+++ Source material +++
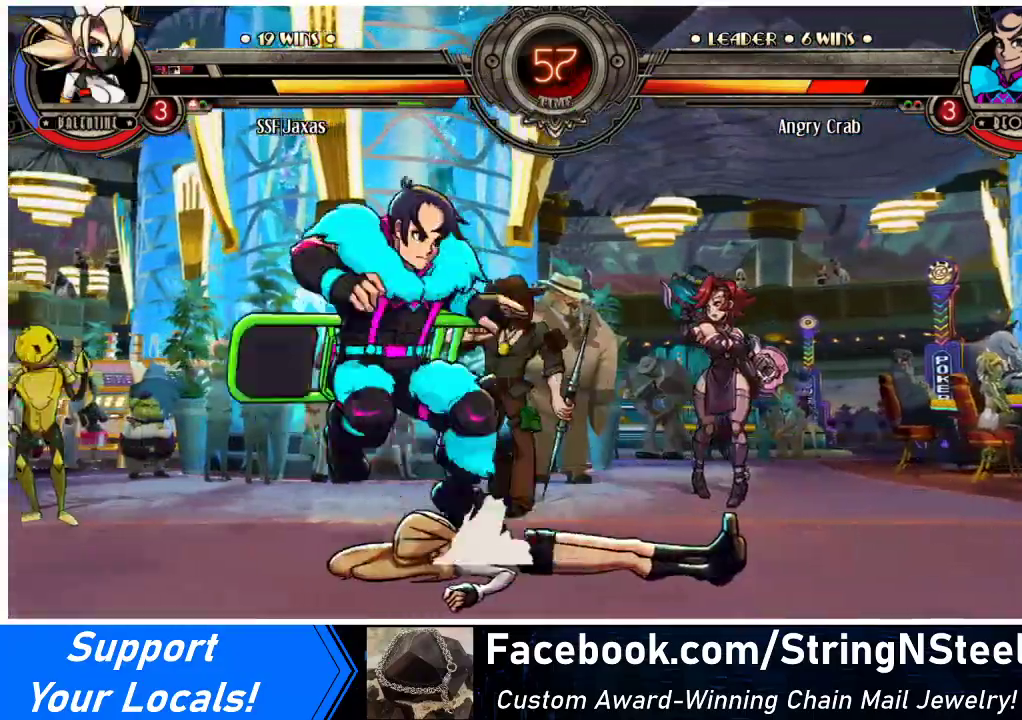
{"buttons": ["DPAD_LEFT"], "events": [[133, "DPAD_LEFT", "down"]]}
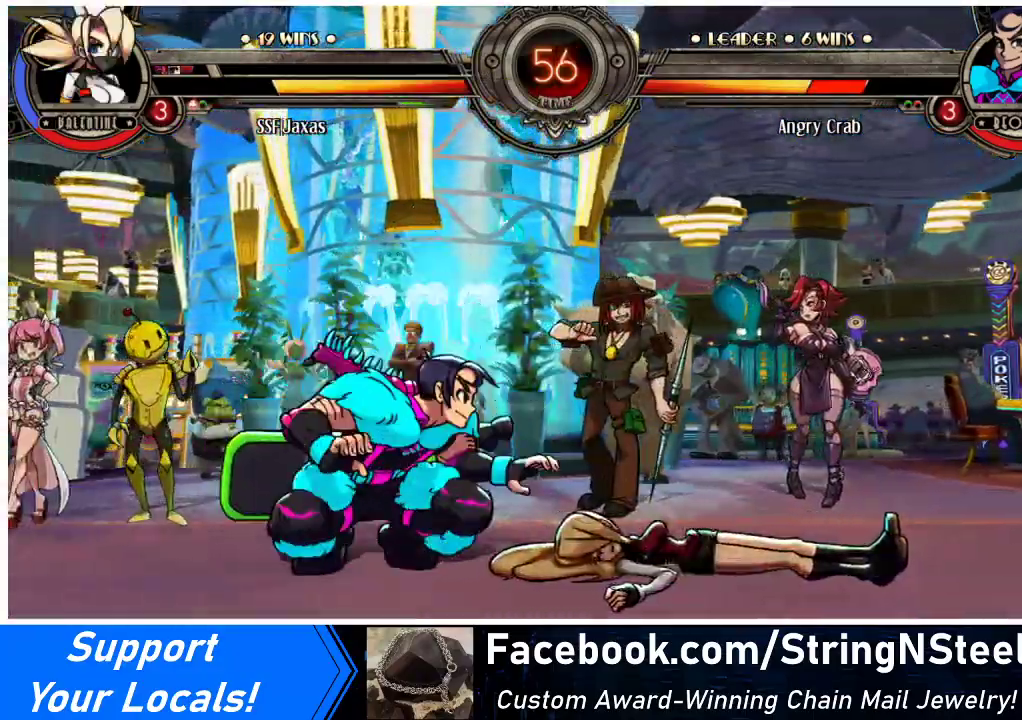
{"buttons": ["DPAD_LEFT"], "events": []}
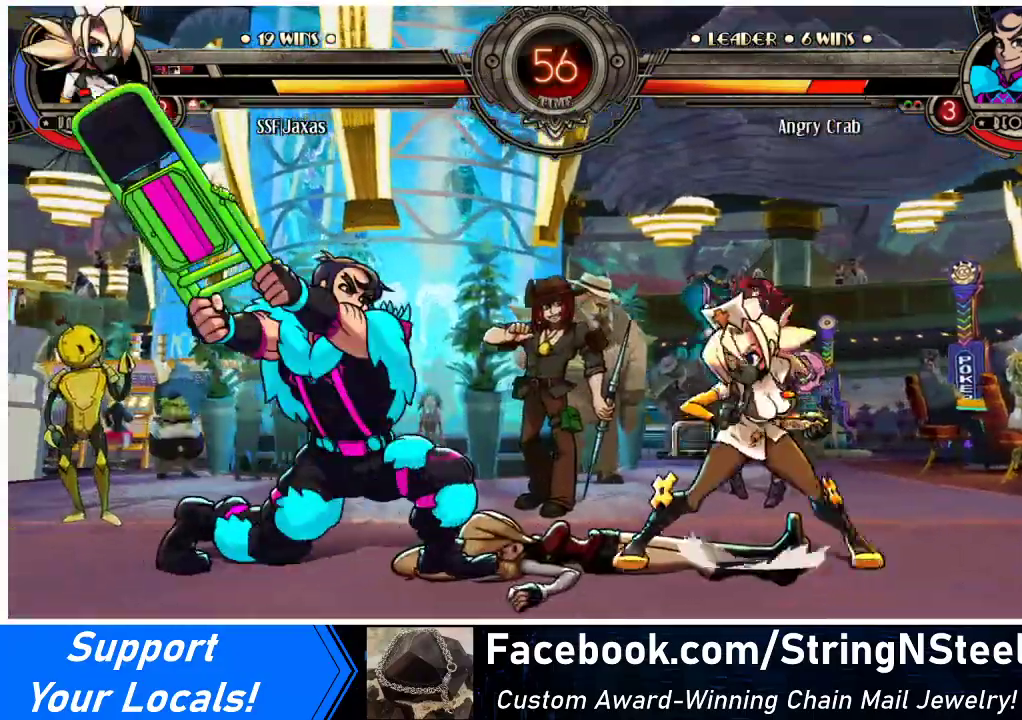
{"buttons": ["SQUARE"], "events": [[233, "SQUARE", "down"], [267, "DPAD_LEFT", "up"], [333, "SQUARE", "up"], [467, "SQUARE", "down"]]}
+++
The data should be printed again unchanged; leave its pictures out.

Result of this task
{"buttons": ["DPAD_LEFT"], "events": [[133, "DPAD_LEFT", "down"]]}
{"buttons": ["DPAD_LEFT"], "events": []}
{"buttons": ["SQUARE"], "events": [[233, "SQUARE", "down"], [267, "DPAD_LEFT", "up"], [333, "SQUARE", "up"], [467, "SQUARE", "down"]]}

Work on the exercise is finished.